Siva’s fennel and beet borscht is inspired by her grandmother.

“Eating borscht reminds me of my grandmother,” she says. “She used to make it with meat, and then it took me many years to work with her to make a vegetarian version for me.

“Growing up in Canada, winter is 10 months of the year, and beets are always in season,” Siva adds. “This is more or less my ode to her Borscht, but with a little bit of a twist with the fennel.”

For dessert, Siva shares her kitchen sink mandelbrot.

“They’re almost like biscotti,” she explains. “I love this one because it’s a very modern take with the ‘kitchen sink.’”

For Siva, the kitchen sink means adding pretzels, potato chips, cinnamon, ground coffee, chocolate, chips, and flaky sea salt on top.

“My other grandmother was a terrible cook,” Siva explains. Her mandelbrot, or komishbrot, as they called it, was the one thing she could make.

“I took the recipe that she’d been using for decades and made it a little bit more funky and sweet and salty with the additions of pretzels and potato chips and whatnot,” she continues. “It’s just a really fun cookie that is a little too easy to eat.”

Siva says her love of cooking came from her maternal grandmother; the one who inspired the borscht recipe.

“I grew up in the kitchen with my grandma or my mom, just cooking together,” she recalls.

When Siva became vegetarian, her mom was always saying that she didn’t want to make two meals.

“I really started to make a lot of the food for our family,” she says. “I just fell in love with it to the point [that] in high school I would host dinner parties for 30 of my friends once a month, making full meals like Thanksgiving dinners and holiday dinners.”

Necessity turned into a passion, one Siva is happily sharing.
● ● ● ●
Exercises ▸
• a. Reproduce the text of the Siva piece between "When Siva became" and "is happily sharing.", inclusive.
• b. In the Siva piece, what does the "kitchen sink" mean for her mandelbrot? List every item named.

Dataset section ▸
● ● ● ●
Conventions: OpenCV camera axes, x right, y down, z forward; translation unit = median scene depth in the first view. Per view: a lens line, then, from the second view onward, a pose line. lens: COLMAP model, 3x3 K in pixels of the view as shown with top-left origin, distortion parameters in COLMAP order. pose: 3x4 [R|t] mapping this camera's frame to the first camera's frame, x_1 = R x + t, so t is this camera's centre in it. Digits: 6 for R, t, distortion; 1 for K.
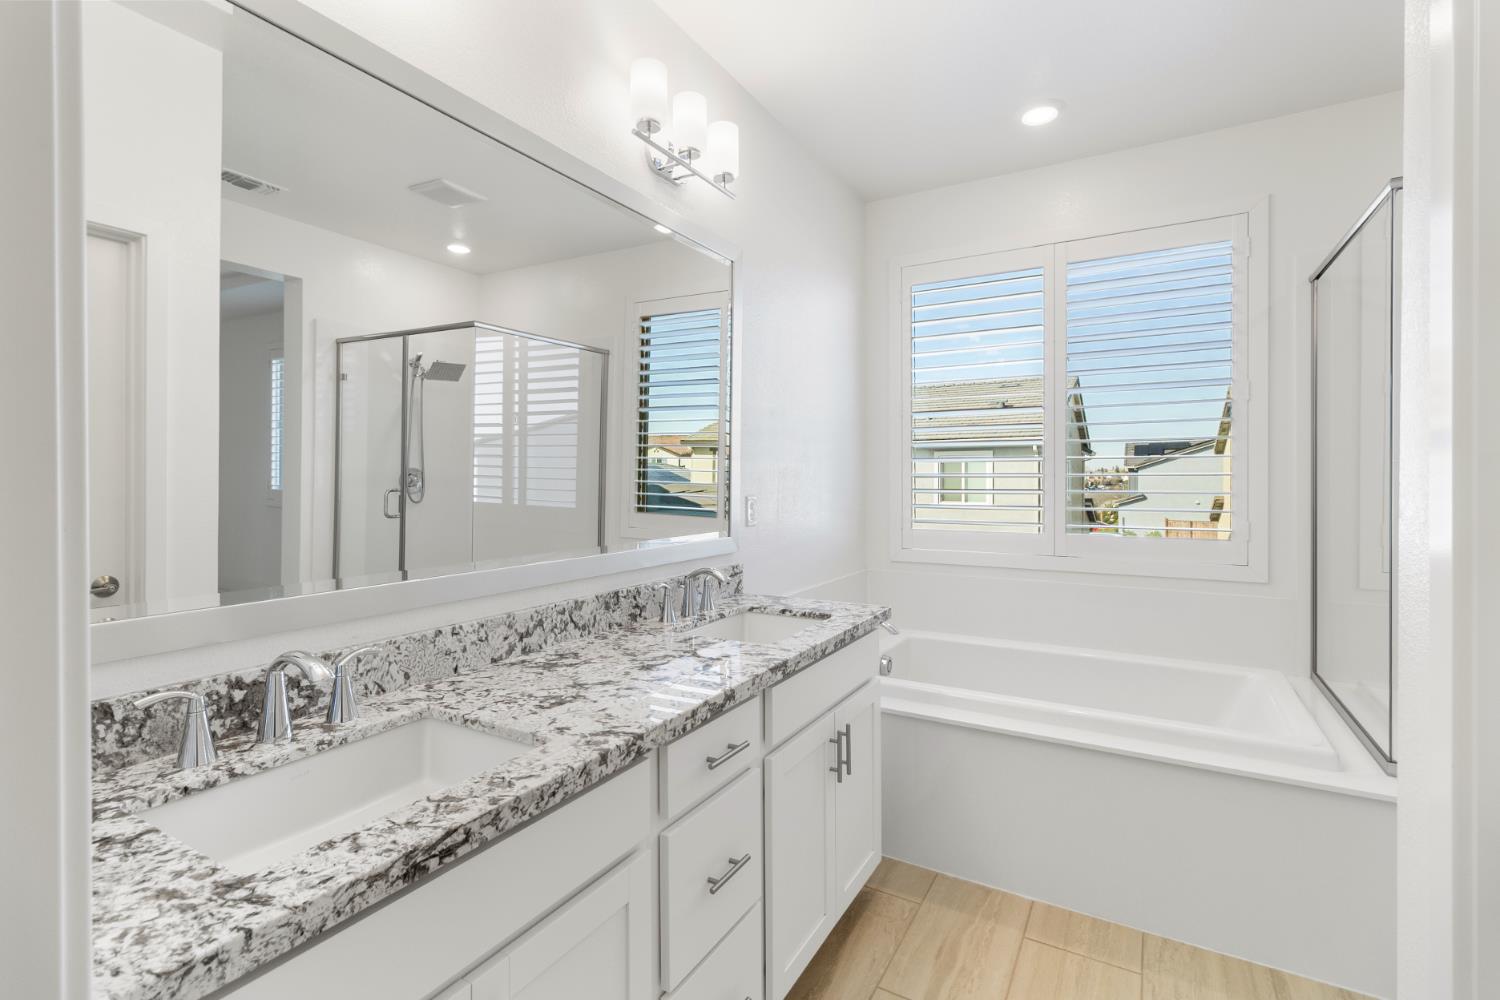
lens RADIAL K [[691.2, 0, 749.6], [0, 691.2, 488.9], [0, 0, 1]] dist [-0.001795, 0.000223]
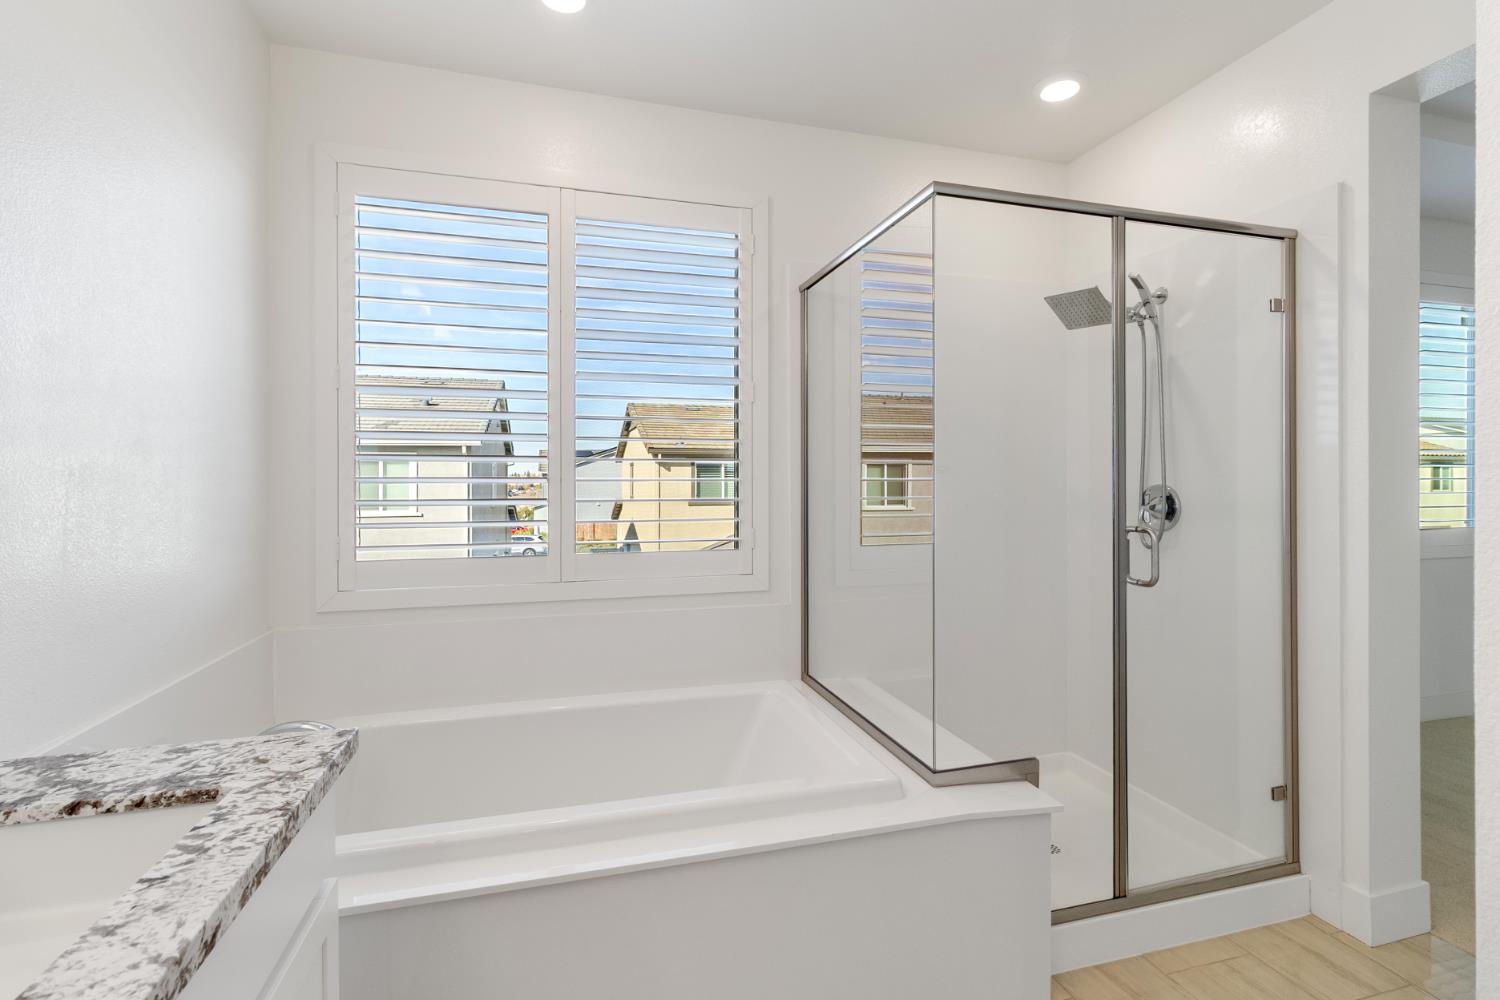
● ● ● ●
Per-task answers ▸
• a.
When Siva became vegetarian, her mom was always saying that she didn’t want to make two meals.

“I really started to make a lot of the food for our family,” she says. “I just fell in love with it to the point [that] in high school I would host dinner parties for 30 of my friends once a month, making full meals like Thanksgiving dinners and holiday dinners.”

Necessity turned into a passion, one Siva is happily sharing.

• b.
- pretzels
- potato chips
- cinnamon
- ground coffee
- chocolate
- chips
- flaky sea salt (on top)